**FRAGMENT**:
En nu? De wereld is klein en die van de vaderlandse politiek nog veel kleiner. Je komt elkaar snel weer tegen en je hebt elkaar nodig om akkoorden te sluiten. Zeker als je nog samen in een Vlaamse regering zit. Een ploeg die dringend nood heeft aan een succes om het beeld van een uiteengerafeld geheel te keren. Zeker als je, zoals in het geval van De Wever, een “afspraak met de geschiedenis” hebt gemaakt in 2024. Na de verkiezingen wil hij de historische hoofdopdracht van zijn partij waarmaken: België omvormen tot een confederaal land. Hij zal daar politieke bondgenoten voor nodig hebben.

**RIJEN UIT DATASET**:
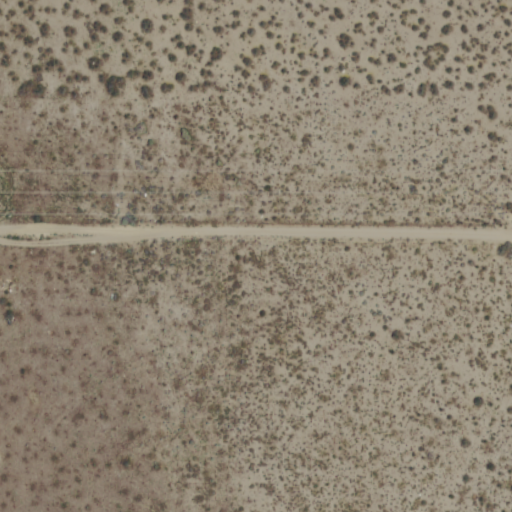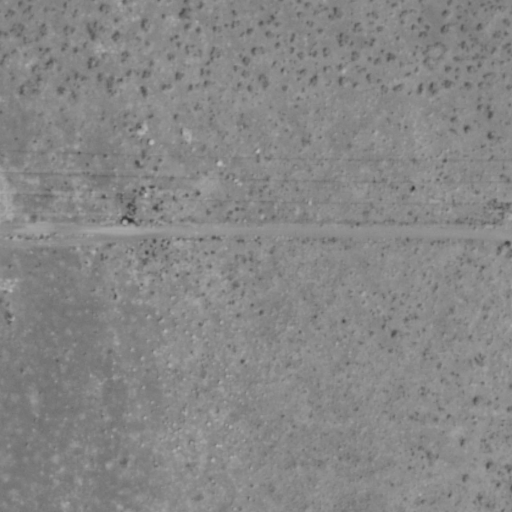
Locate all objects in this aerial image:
road: (255, 235)
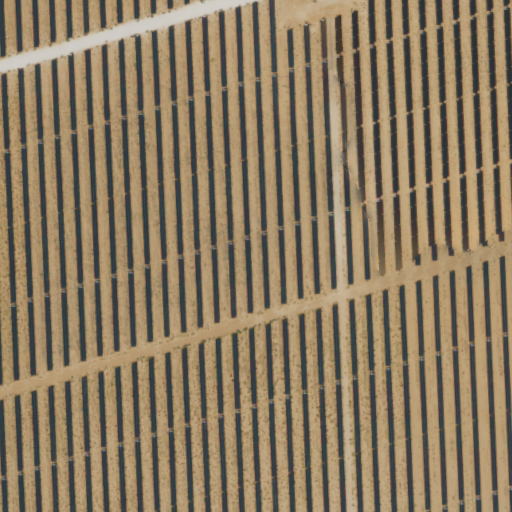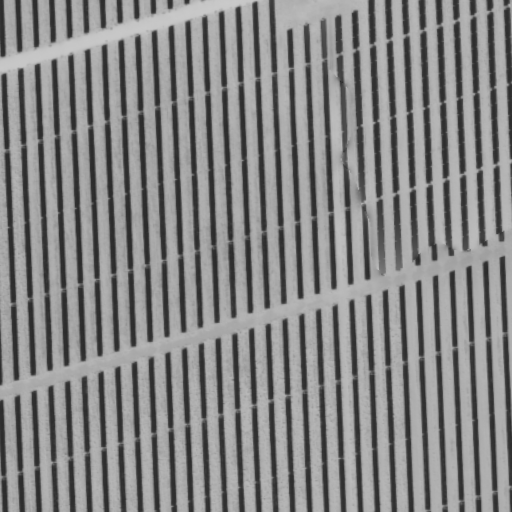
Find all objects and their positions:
solar farm: (255, 256)
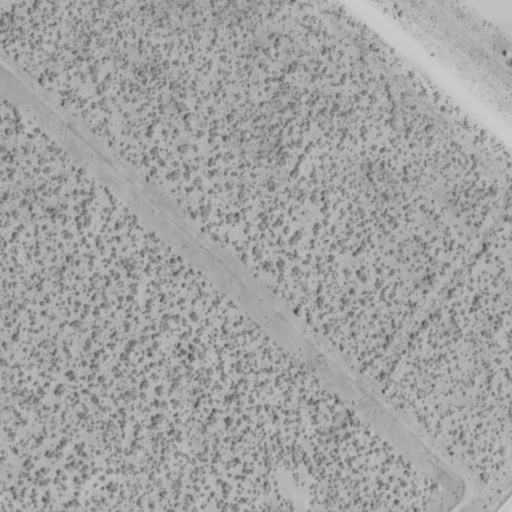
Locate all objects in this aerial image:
road: (432, 68)
road: (477, 216)
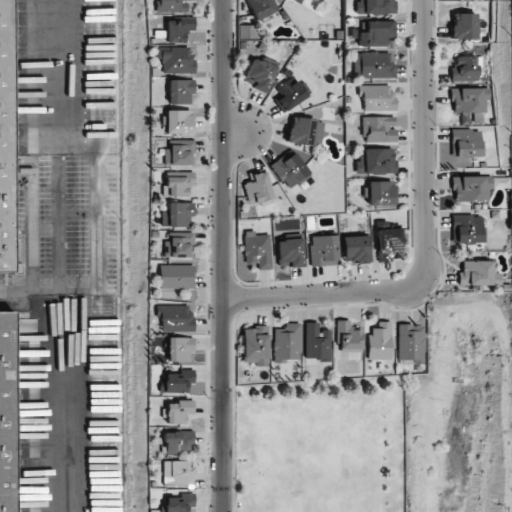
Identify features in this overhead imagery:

**OPDRACHTEN**:
1: Wat wil De Wever volgens het fragment na de verkiezingen van België maken?
2: Vat de alinea uit het fragment die begint met "En nu? De wereld is klein" korter samen en houd de belangrijkste feiten.
3: Typ uit het fragment het stuk van "En nu? De wereld" tot en met "voor nodig hebben." letterlijk over.

**ANTWOORDEN PER OPDRACHT**:
1: Een confederaal land.

2: In de vaderlandse politiek kom je elkaar snel weer tegen en heb je elkaar nodig om akkoorden te sluiten, zeker in een gezamenlijke Vlaamse regering. Die ploeg heeft dringend een succes nodig om het beeld van een uiteengerafeld geheel te keren. Dat geldt nog meer voor De Wever, die een "afspraak met de geschiedenis" heeft gemaakt in 2024. Hij wil na de verkiezingen België omvormen tot een confederaal land en heeft daarvoor politieke bondgenoten nodig.

3:
En nu? De wereld is klein en die van de vaderlandse politiek nog veel kleiner. Je komt elkaar snel weer tegen en je hebt elkaar nodig om akkoorden te sluiten. Zeker als je nog samen in een Vlaamse regering zit. Een ploeg die dringend nood heeft aan een succes om het beeld van een uiteengerafeld geheel te keren. Zeker als je, zoals in het geval van De Wever, een “afspraak met de geschiedenis” hebt gemaakt in 2024. Na de verkiezingen wil hij de historische hoofdopdracht van zijn partij waarmaken: België omvormen tot een confederaal land. Hij zal daar politieke bondgenoten voor nodig hebben.